[Distutils] PEP 517 - specifying build system in pyproject.toml
Paul Moore
p.f.moore at gmail.com
Tue May 23 06:04:27 EDT 2017
On 23 May 2017 at 09:56, Thomas Kluyver <thomas at kluyver.me.uk> wrote:
> I may have missed it, but has anyone proposed what it should do if it
> wants to send characters which can't be encoded in the locale encoding?
No, it's not been mentioned - the focus has been on running build
tools like a compiler. Best answer I can give is to use a
(backslash)replace error handler. I agree this is suboptimal, but see
below.
> Paths on Windows are handled natively as UTF-16, as I understand it, so
> it's entirely possible for them to contain characters which can't be
> represented in, say, CP1252.
Agreed. In practice, the vast bulk of the issues reported for pip seem
to be to do with filename characters or localised messages using the
ANSI/OEM codepages, though. But I agree that in theory this is an
issue.
> Given this, and the workarounds Nick has pointed out are necessary for
> systems where the locale thinks it's ASCII, I still think that
> specifying "UTF-8" is a better option than trying to work with locale
> encodings. We're building a new spec for new tools in 2017, let's not
> prolong the pain of platform-dependent default encodings further.
However, if we do this then we have a situation where existing build
tools (compilers, etc) that we have to support still use platform
dependent encodings. That's a reality that we can't wish away. And the
majority of real-life issues reported on pip are with compilation
errors. So do we require backends that run these tools to ensure that
they transcode the output, or do we risk significant output
corruption, because (essentially) every high-bit character in the
compiler output will be replaced as it's invalid UTF-8?

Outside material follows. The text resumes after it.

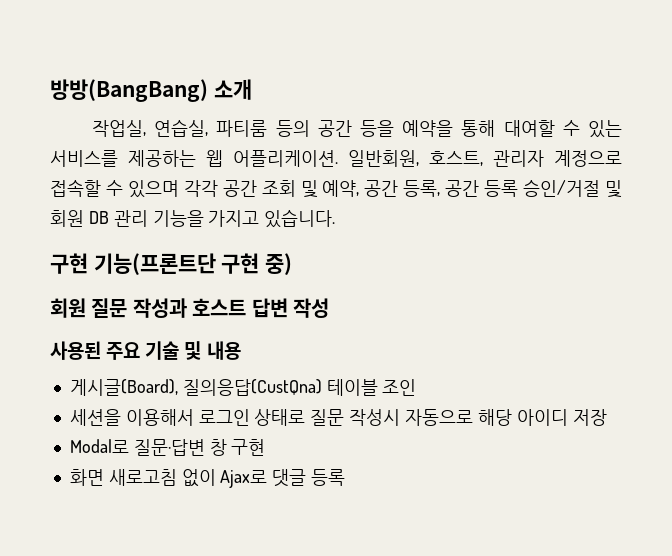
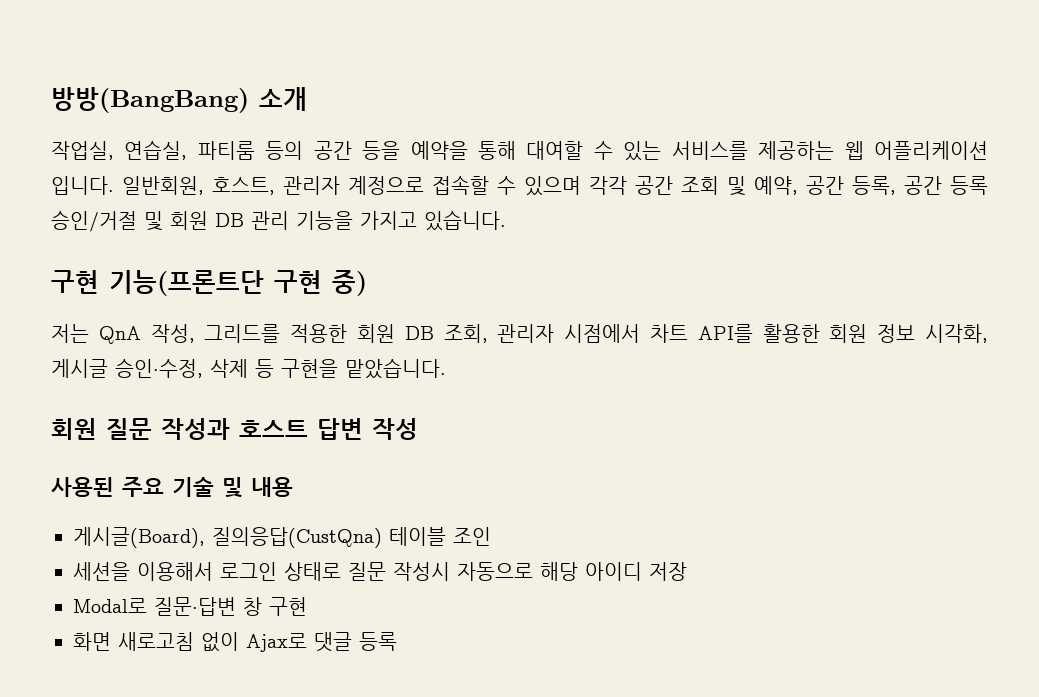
[233,150,338,167] 어플리케이션. -> [874,141,989,160] [51,176,114,195] 어플리케이션 입니다.
(293, 264) none -> [51,324,988,344] [51,358,446,379] // 저는 QnA 작성, 그리드를 적용한 회원 DB 조회, 관리자 시점에서 차트 API를 활용한 회원 정보 시각화, 게시글 승인·수정, 삭제 등 구현을 맡았습니다.

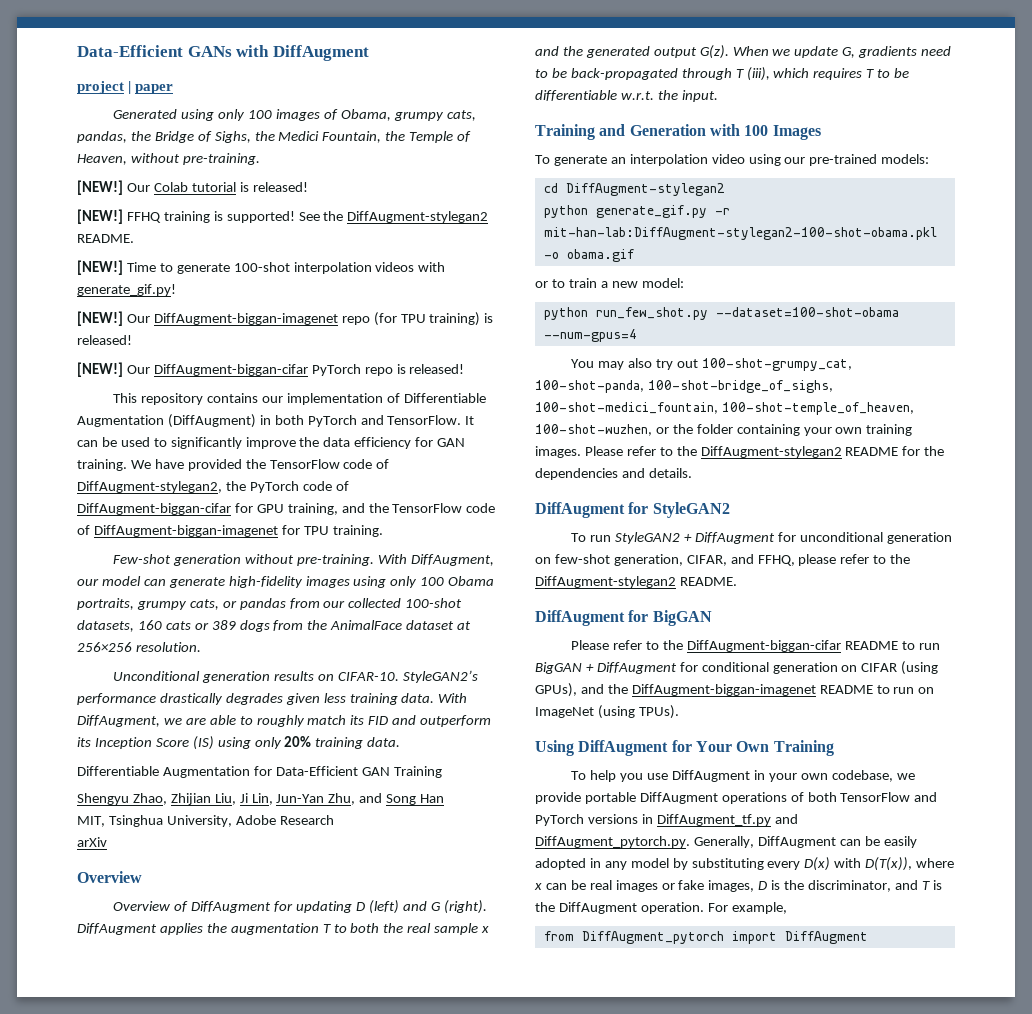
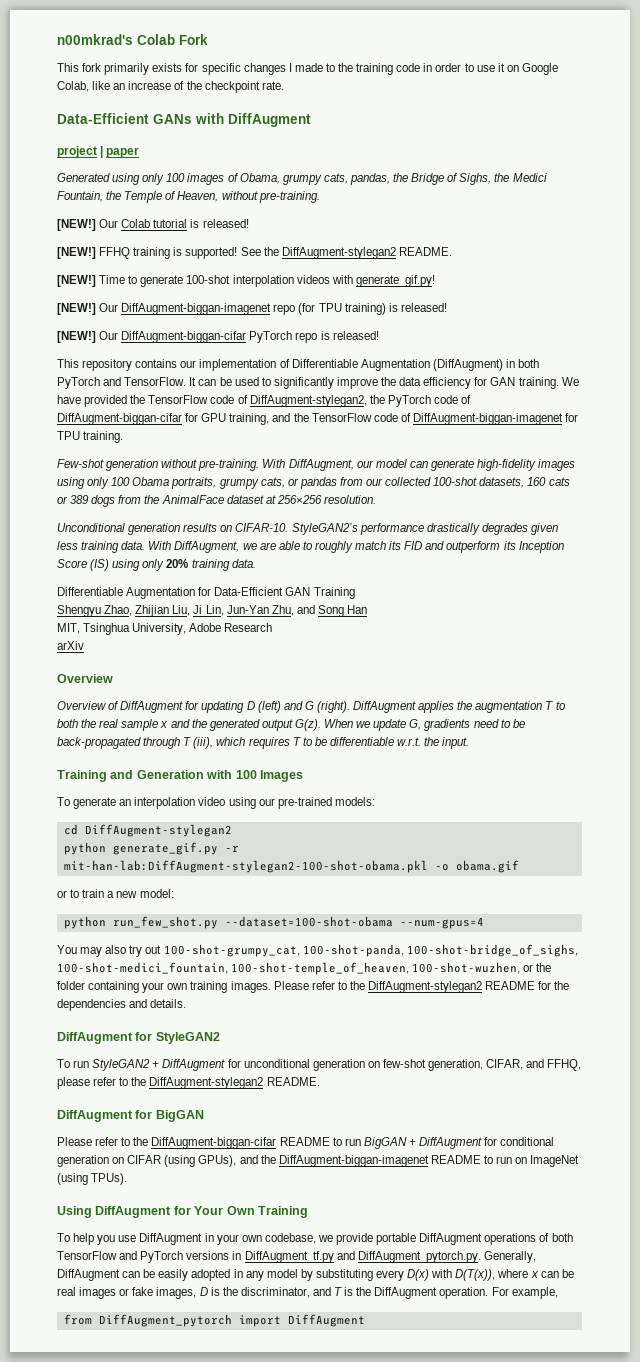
(77, 51) none -> [57,34,208,45] [57,63,558,75] [57,81,284,93] n00mkrad's Colab Fork // This fork primarily exists for specific changes I made to the training code in order to use it on Google Colab, like an increase of the checkpoint rate. //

I agree 100% that UTF-8 is in theory the right thing. My focus is on
the practical aspects of minimising the risks of repeating the sorts
of actual issues that we have seen in the past on pip, though, and
"don't require backends that run compilers to transcode the output"
seems to me to be the most likely route to achieve that.
Having said that, I won't be the one writing those backends - if
people like Steve are OK with transcoding (or dealing with pip issues
saying "I can't read the compiler output" being passed back to them as
backend issues) then I'm not going to argue against UTF-8.